→ Directions for this task
Your job is to reproduce all of the data exactly.

→ Available data

⁂

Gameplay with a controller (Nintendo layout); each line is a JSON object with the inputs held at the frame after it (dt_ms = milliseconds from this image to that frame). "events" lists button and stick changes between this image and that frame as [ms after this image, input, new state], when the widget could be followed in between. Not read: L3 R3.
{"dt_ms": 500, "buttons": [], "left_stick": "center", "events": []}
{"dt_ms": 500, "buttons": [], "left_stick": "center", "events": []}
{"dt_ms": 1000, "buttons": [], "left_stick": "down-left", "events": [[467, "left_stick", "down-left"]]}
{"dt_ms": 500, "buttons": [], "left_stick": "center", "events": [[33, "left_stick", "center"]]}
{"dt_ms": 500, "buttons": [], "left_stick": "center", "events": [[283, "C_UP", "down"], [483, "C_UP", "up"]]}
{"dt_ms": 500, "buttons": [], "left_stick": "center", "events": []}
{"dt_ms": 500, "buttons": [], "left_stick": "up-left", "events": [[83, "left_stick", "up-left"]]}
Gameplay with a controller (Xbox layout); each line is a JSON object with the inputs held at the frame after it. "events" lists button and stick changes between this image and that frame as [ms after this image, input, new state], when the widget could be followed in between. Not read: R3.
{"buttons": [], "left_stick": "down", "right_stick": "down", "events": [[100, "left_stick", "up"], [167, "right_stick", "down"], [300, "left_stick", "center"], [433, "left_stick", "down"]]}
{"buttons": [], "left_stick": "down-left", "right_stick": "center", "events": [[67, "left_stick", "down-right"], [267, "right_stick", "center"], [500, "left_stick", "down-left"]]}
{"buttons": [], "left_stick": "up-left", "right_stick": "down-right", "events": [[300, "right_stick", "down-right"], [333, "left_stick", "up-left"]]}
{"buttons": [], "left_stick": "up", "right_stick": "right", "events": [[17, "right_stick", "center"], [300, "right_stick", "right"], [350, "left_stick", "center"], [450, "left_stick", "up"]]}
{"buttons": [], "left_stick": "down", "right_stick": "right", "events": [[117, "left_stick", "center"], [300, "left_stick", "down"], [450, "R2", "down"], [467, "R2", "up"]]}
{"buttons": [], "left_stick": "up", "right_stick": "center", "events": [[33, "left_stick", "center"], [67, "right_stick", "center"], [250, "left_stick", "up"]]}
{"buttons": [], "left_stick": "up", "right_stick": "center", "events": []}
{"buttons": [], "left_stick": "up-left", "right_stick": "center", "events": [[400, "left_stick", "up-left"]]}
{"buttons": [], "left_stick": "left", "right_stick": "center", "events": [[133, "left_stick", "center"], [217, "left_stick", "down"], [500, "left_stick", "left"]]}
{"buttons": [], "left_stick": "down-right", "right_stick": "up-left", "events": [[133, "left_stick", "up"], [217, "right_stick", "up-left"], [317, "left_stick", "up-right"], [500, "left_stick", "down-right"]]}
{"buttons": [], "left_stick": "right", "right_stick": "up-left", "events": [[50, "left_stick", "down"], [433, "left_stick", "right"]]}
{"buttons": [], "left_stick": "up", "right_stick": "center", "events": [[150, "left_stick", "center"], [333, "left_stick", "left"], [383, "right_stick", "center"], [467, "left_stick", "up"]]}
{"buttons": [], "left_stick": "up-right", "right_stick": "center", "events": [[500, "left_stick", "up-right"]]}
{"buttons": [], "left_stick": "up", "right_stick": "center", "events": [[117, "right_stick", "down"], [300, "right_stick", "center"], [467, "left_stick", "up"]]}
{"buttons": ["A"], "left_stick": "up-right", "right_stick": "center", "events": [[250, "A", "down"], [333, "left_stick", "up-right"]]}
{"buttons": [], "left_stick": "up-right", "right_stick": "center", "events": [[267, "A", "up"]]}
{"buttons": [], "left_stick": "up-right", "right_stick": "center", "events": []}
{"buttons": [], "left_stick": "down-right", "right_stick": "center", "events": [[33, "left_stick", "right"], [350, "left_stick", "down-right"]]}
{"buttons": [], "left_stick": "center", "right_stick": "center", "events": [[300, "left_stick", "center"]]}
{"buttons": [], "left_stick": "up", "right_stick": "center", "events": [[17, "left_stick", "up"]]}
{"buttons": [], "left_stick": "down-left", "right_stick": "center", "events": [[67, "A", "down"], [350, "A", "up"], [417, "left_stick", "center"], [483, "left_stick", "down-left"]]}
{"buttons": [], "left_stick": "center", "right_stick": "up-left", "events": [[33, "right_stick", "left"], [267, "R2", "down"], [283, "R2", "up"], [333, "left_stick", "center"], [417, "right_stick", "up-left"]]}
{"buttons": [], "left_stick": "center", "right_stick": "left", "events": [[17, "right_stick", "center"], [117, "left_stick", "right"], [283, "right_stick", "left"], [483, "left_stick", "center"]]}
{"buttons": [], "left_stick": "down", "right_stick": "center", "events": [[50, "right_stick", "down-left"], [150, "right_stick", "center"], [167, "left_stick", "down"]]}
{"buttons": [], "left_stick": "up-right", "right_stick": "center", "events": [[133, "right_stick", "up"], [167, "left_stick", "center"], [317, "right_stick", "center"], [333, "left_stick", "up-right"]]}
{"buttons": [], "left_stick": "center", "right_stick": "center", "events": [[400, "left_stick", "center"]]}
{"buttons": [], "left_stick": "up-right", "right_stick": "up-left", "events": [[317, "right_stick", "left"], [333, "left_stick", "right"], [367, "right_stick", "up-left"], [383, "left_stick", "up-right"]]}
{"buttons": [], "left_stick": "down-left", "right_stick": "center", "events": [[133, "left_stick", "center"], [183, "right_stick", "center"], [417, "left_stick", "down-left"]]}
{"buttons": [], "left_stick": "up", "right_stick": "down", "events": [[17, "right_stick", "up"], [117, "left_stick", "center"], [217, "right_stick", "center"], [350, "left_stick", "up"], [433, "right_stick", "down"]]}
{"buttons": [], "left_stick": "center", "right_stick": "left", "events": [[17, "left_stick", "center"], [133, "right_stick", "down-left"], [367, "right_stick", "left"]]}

⁂

→ Solution for this exercise
Gameplay with a controller (Nintendo layout); each line is a JSON object with the inputs held at the frame after it (dt_ms = milliseconds from this image to that frame). "events" lists button and stick changes between this image and that frame as [ms after this image, input, new state], when the widget could be followed in between. Not read: L3 R3.
{"dt_ms": 500, "buttons": [], "left_stick": "center", "events": []}
{"dt_ms": 500, "buttons": [], "left_stick": "center", "events": []}
{"dt_ms": 1000, "buttons": [], "left_stick": "down-left", "events": [[467, "left_stick", "down-left"]]}
{"dt_ms": 500, "buttons": [], "left_stick": "center", "events": [[33, "left_stick", "center"]]}
{"dt_ms": 500, "buttons": [], "left_stick": "center", "events": [[283, "C_UP", "down"], [483, "C_UP", "up"]]}
{"dt_ms": 500, "buttons": [], "left_stick": "center", "events": []}
{"dt_ms": 500, "buttons": [], "left_stick": "up-left", "events": [[83, "left_stick", "up-left"]]}
Gameplay with a controller (Xbox layout); each line is a JSON object with the inputs held at the frame after it. "events" lists button and stick changes between this image and that frame as [ms after this image, input, new state], when the widget could be followed in between. Not read: R3.
{"buttons": [], "left_stick": "down", "right_stick": "down", "events": [[100, "left_stick", "up"], [167, "right_stick", "down"], [300, "left_stick", "center"], [433, "left_stick", "down"]]}
{"buttons": [], "left_stick": "down-left", "right_stick": "center", "events": [[67, "left_stick", "down-right"], [267, "right_stick", "center"], [500, "left_stick", "down-left"]]}
{"buttons": [], "left_stick": "up-left", "right_stick": "down-right", "events": [[300, "right_stick", "down-right"], [333, "left_stick", "up-left"]]}
{"buttons": [], "left_stick": "up", "right_stick": "right", "events": [[17, "right_stick", "center"], [300, "right_stick", "right"], [350, "left_stick", "center"], [450, "left_stick", "up"]]}
{"buttons": [], "left_stick": "down", "right_stick": "right", "events": [[117, "left_stick", "center"], [300, "left_stick", "down"], [450, "R2", "down"], [467, "R2", "up"]]}
{"buttons": [], "left_stick": "up", "right_stick": "center", "events": [[33, "left_stick", "center"], [67, "right_stick", "center"], [250, "left_stick", "up"]]}
{"buttons": [], "left_stick": "up", "right_stick": "center", "events": []}
{"buttons": [], "left_stick": "up-left", "right_stick": "center", "events": [[400, "left_stick", "up-left"]]}
{"buttons": [], "left_stick": "left", "right_stick": "center", "events": [[133, "left_stick", "center"], [217, "left_stick", "down"], [500, "left_stick", "left"]]}
{"buttons": [], "left_stick": "down-right", "right_stick": "up-left", "events": [[133, "left_stick", "up"], [217, "right_stick", "up-left"], [317, "left_stick", "up-right"], [500, "left_stick", "down-right"]]}
{"buttons": [], "left_stick": "right", "right_stick": "up-left", "events": [[50, "left_stick", "down"], [433, "left_stick", "right"]]}
{"buttons": [], "left_stick": "up", "right_stick": "center", "events": [[150, "left_stick", "center"], [333, "left_stick", "left"], [383, "right_stick", "center"], [467, "left_stick", "up"]]}
{"buttons": [], "left_stick": "up-right", "right_stick": "center", "events": [[500, "left_stick", "up-right"]]}
{"buttons": [], "left_stick": "up", "right_stick": "center", "events": [[117, "right_stick", "down"], [300, "right_stick", "center"], [467, "left_stick", "up"]]}
{"buttons": ["A"], "left_stick": "up-right", "right_stick": "center", "events": [[250, "A", "down"], [333, "left_stick", "up-right"]]}
{"buttons": [], "left_stick": "up-right", "right_stick": "center", "events": [[267, "A", "up"]]}
{"buttons": [], "left_stick": "up-right", "right_stick": "center", "events": []}
{"buttons": [], "left_stick": "down-right", "right_stick": "center", "events": [[33, "left_stick", "right"], [350, "left_stick", "down-right"]]}
{"buttons": [], "left_stick": "center", "right_stick": "center", "events": [[300, "left_stick", "center"]]}
{"buttons": [], "left_stick": "up", "right_stick": "center", "events": [[17, "left_stick", "up"]]}
{"buttons": [], "left_stick": "down-left", "right_stick": "center", "events": [[67, "A", "down"], [350, "A", "up"], [417, "left_stick", "center"], [483, "left_stick", "down-left"]]}
{"buttons": [], "left_stick": "center", "right_stick": "up-left", "events": [[33, "right_stick", "left"], [267, "R2", "down"], [283, "R2", "up"], [333, "left_stick", "center"], [417, "right_stick", "up-left"]]}
{"buttons": [], "left_stick": "center", "right_stick": "left", "events": [[17, "right_stick", "center"], [117, "left_stick", "right"], [283, "right_stick", "left"], [483, "left_stick", "center"]]}
{"buttons": [], "left_stick": "down", "right_stick": "center", "events": [[50, "right_stick", "down-left"], [150, "right_stick", "center"], [167, "left_stick", "down"]]}
{"buttons": [], "left_stick": "up-right", "right_stick": "center", "events": [[133, "right_stick", "up"], [167, "left_stick", "center"], [317, "right_stick", "center"], [333, "left_stick", "up-right"]]}
{"buttons": [], "left_stick": "center", "right_stick": "center", "events": [[400, "left_stick", "center"]]}
{"buttons": [], "left_stick": "up-right", "right_stick": "up-left", "events": [[317, "right_stick", "left"], [333, "left_stick", "right"], [367, "right_stick", "up-left"], [383, "left_stick", "up-right"]]}
{"buttons": [], "left_stick": "down-left", "right_stick": "center", "events": [[133, "left_stick", "center"], [183, "right_stick", "center"], [417, "left_stick", "down-left"]]}
{"buttons": [], "left_stick": "up", "right_stick": "down", "events": [[17, "right_stick", "up"], [117, "left_stick", "center"], [217, "right_stick", "center"], [350, "left_stick", "up"], [433, "right_stick", "down"]]}
{"buttons": [], "left_stick": "center", "right_stick": "left", "events": [[17, "left_stick", "center"], [133, "right_stick", "down-left"], [367, "right_stick", "left"]]}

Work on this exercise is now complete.